##### Information given
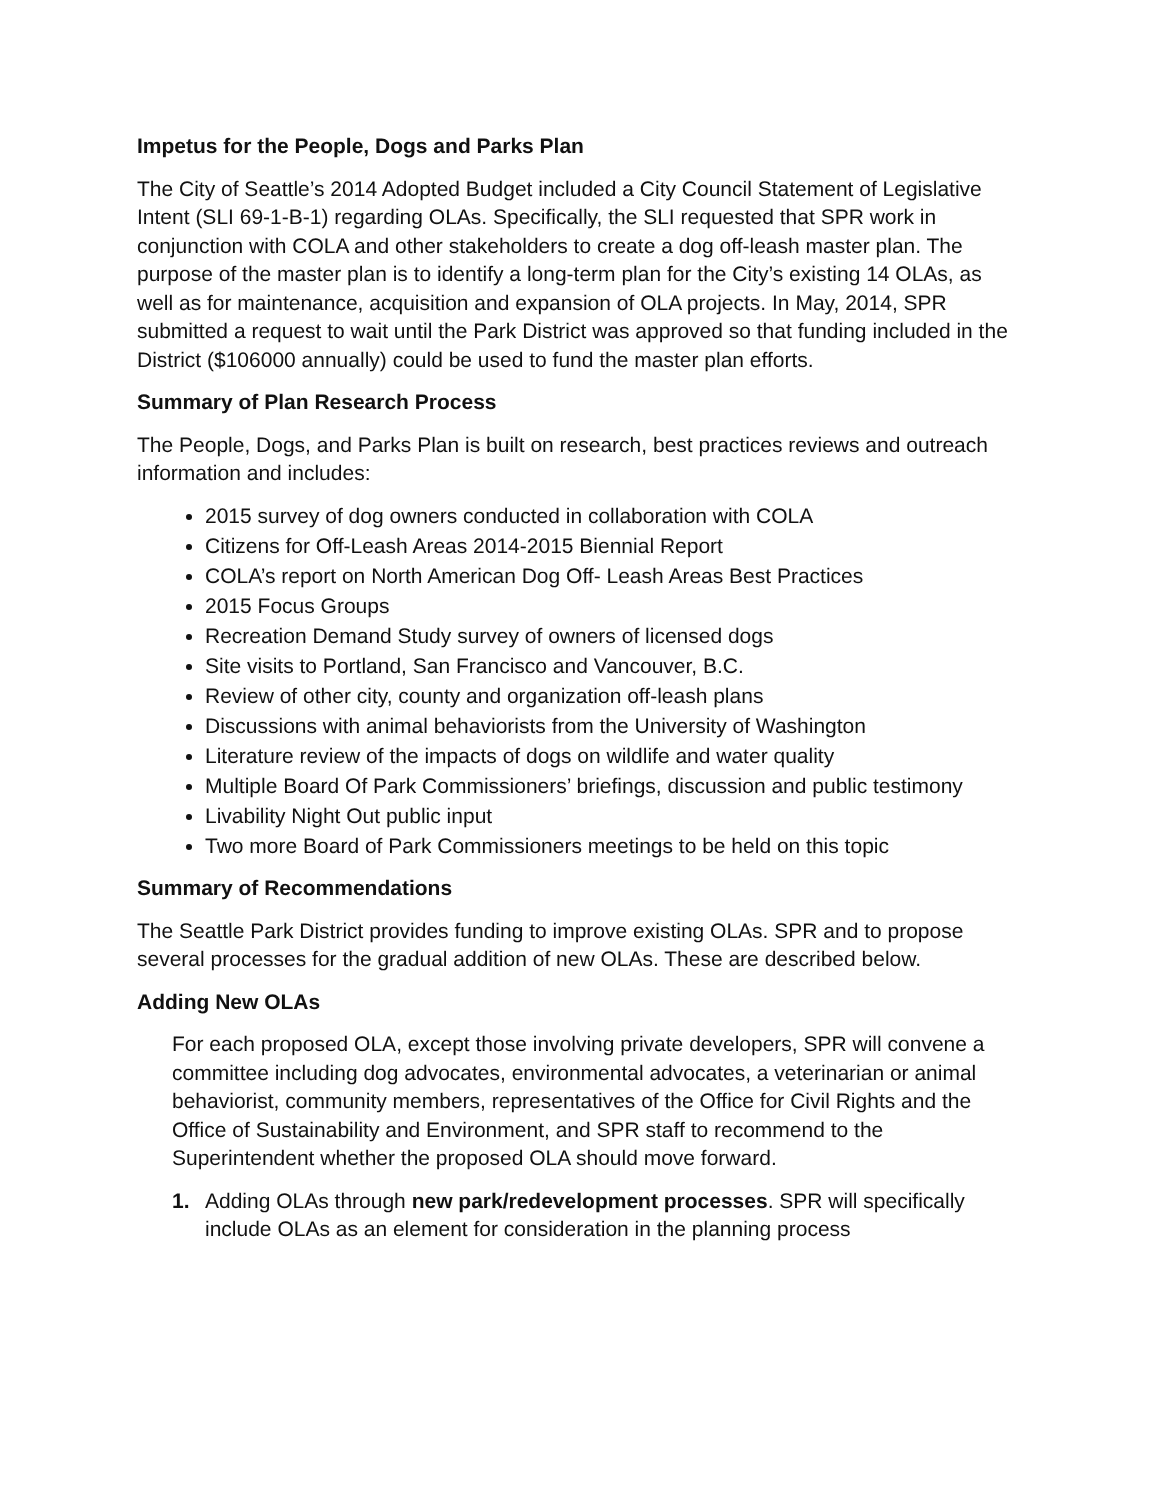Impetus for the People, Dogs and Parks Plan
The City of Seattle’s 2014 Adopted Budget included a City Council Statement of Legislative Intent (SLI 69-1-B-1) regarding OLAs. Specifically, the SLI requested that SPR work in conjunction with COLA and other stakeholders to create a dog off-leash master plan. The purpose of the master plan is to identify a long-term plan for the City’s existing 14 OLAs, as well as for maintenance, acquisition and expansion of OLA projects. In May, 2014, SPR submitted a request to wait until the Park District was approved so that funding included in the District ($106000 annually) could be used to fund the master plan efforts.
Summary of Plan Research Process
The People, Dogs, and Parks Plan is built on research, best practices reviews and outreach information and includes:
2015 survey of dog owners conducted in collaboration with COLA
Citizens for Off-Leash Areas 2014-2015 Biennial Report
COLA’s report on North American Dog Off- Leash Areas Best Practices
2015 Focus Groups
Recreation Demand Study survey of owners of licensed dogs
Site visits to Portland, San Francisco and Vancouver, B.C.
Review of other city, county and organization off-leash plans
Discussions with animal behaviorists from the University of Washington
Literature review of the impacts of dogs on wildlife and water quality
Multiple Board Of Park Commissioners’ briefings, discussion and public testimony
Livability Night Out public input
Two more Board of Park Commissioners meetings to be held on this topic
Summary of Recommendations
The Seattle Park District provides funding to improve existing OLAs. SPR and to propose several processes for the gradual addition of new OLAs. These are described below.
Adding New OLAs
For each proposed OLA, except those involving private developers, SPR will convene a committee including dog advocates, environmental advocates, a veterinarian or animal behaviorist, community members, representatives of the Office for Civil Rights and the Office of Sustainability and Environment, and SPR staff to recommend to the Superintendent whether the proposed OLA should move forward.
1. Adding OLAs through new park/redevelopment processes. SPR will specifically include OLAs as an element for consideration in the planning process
##########
##### Information given
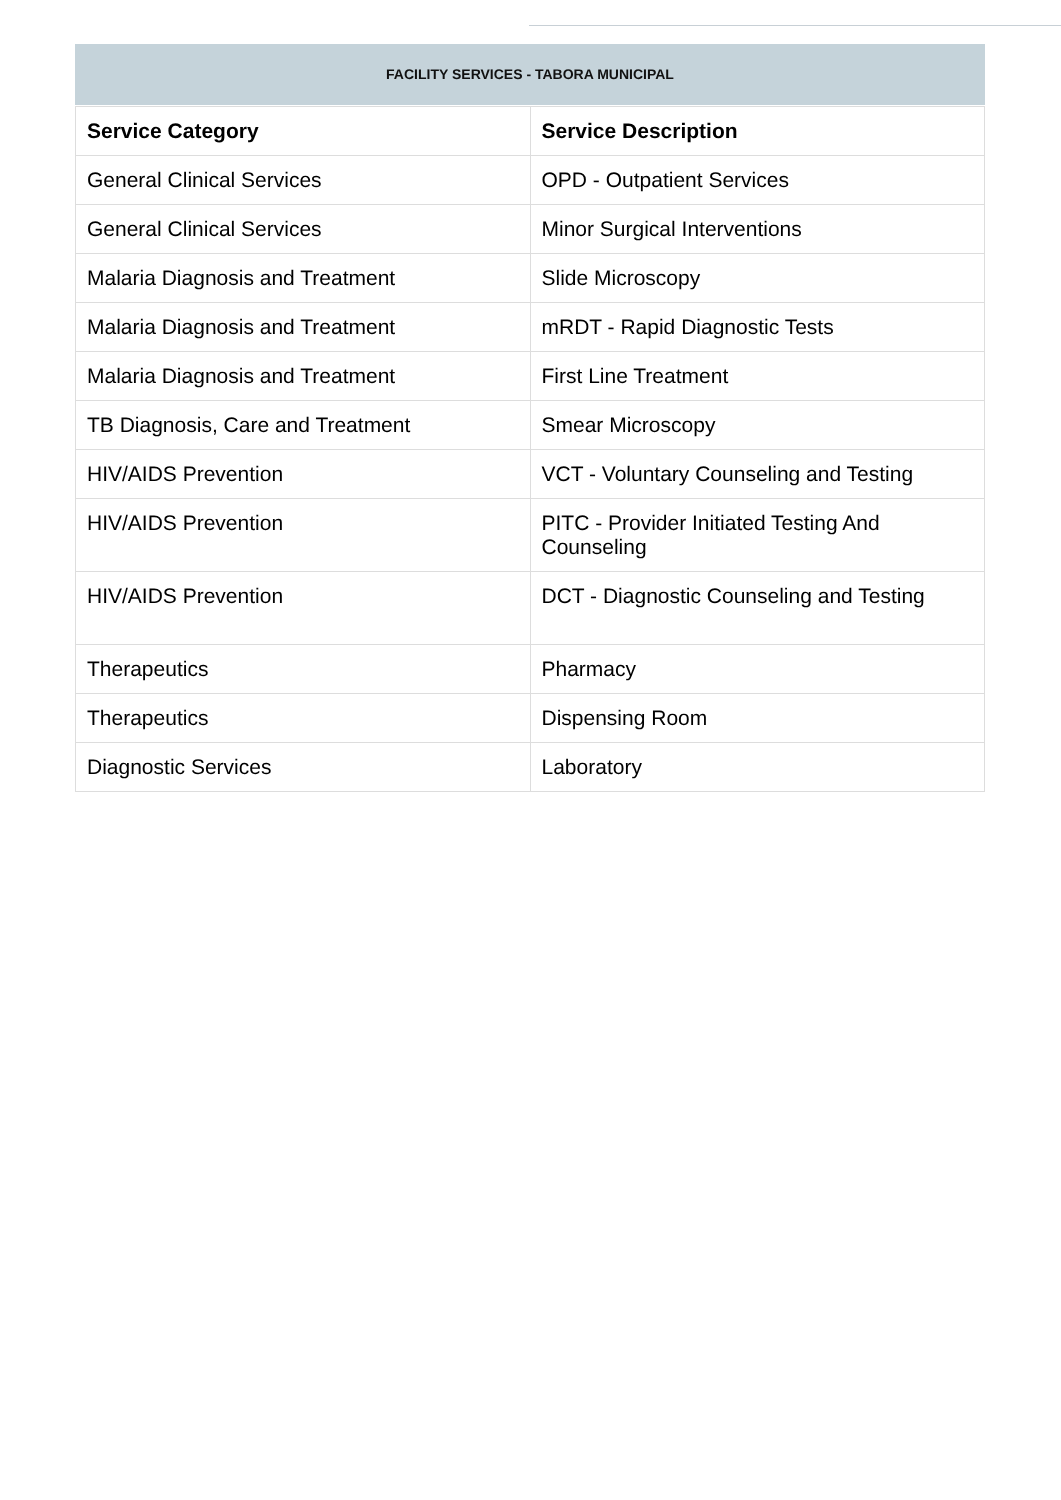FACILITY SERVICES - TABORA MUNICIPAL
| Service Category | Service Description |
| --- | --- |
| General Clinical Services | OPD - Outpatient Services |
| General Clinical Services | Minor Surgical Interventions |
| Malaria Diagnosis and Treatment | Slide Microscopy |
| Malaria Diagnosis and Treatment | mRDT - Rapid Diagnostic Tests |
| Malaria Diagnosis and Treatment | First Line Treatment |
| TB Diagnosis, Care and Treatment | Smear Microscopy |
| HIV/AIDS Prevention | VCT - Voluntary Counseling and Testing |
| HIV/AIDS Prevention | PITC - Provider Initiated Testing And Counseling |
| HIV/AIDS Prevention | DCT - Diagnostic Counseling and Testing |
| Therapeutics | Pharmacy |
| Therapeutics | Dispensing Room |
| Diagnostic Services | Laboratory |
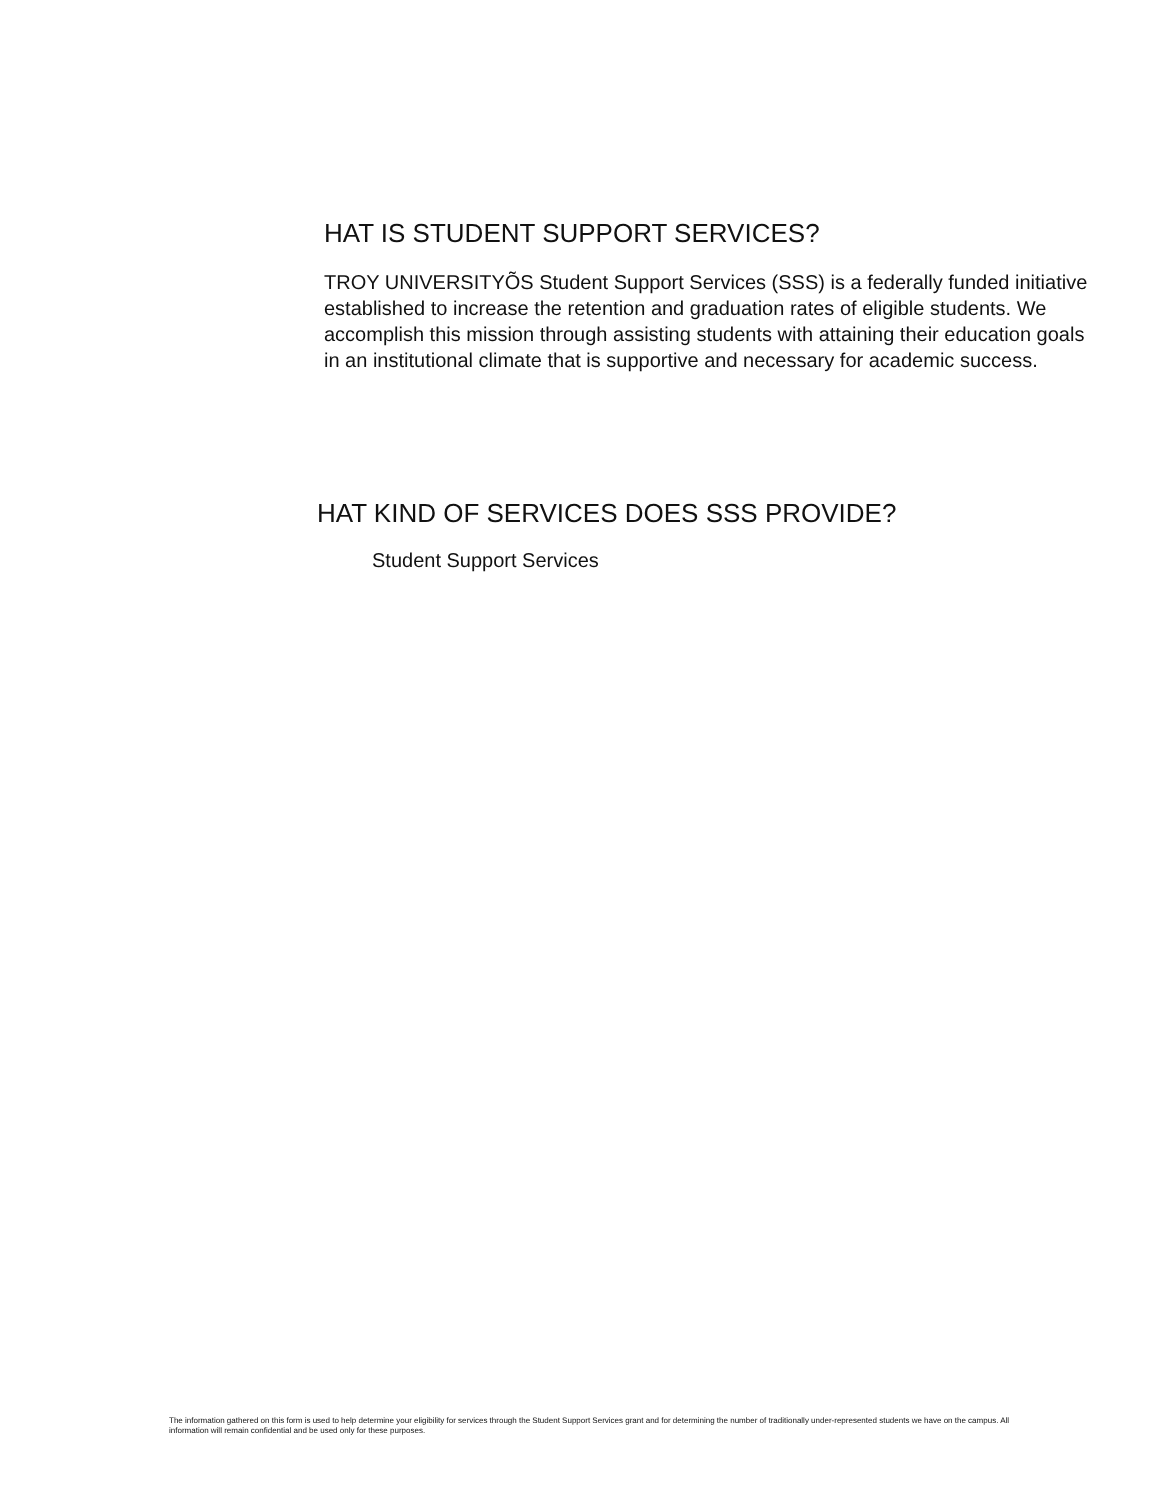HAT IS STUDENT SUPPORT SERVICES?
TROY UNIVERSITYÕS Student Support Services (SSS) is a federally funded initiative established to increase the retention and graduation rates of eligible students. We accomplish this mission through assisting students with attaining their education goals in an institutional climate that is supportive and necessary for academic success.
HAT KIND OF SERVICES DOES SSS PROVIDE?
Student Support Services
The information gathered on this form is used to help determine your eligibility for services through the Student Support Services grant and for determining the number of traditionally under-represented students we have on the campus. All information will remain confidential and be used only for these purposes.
##########
**Problem statement**
In the records above, the line with "The People, Dogs, and" marks the start and the line with "1. Adding OLAs" marks the end; copy that stretch exactly, both lines included, and nothing else.

**Result of this exercise**
The People, Dogs, and Parks Plan is built on research, best practices reviews and outreach information and includes:
2015 survey of dog owners conducted in collaboration with COLA
Citizens for Off-Leash Areas 2014-2015 Biennial Report
COLA’s report on North American Dog Off- Leash Areas Best Practices
2015 Focus Groups
Recreation Demand Study survey of owners of licensed dogs
Site visits to Portland, San Francisco and Vancouver, B.C.
Review of other city, county and organization off-leash plans
Discussions with animal behaviorists from the University of Washington
Literature review of the impacts of dogs on wildlife and water quality
Multiple Board Of Park Commissioners’ briefings, discussion and public testimony
Livability Night Out public input
Two more Board of Park Commissioners meetings to be held on this topic
Summary of Recommendations
The Seattle Park District provides funding to improve existing OLAs. SPR and to propose several processes for the gradual addition of new OLAs. These are described below.
Adding New OLAs
For each proposed OLA, except those involving private developers, SPR will convene a committee including dog advocates, environmental advocates, a veterinarian or animal behaviorist, community members, representatives of the Office for Civil Rights and the Office of Sustainability and Environment, and SPR staff to recommend to the Superintendent whether the proposed OLA should move forward.
1. Adding OLAs through new park/redevelopment processes. SPR will specifically include OLAs as an element for consideration in the planning process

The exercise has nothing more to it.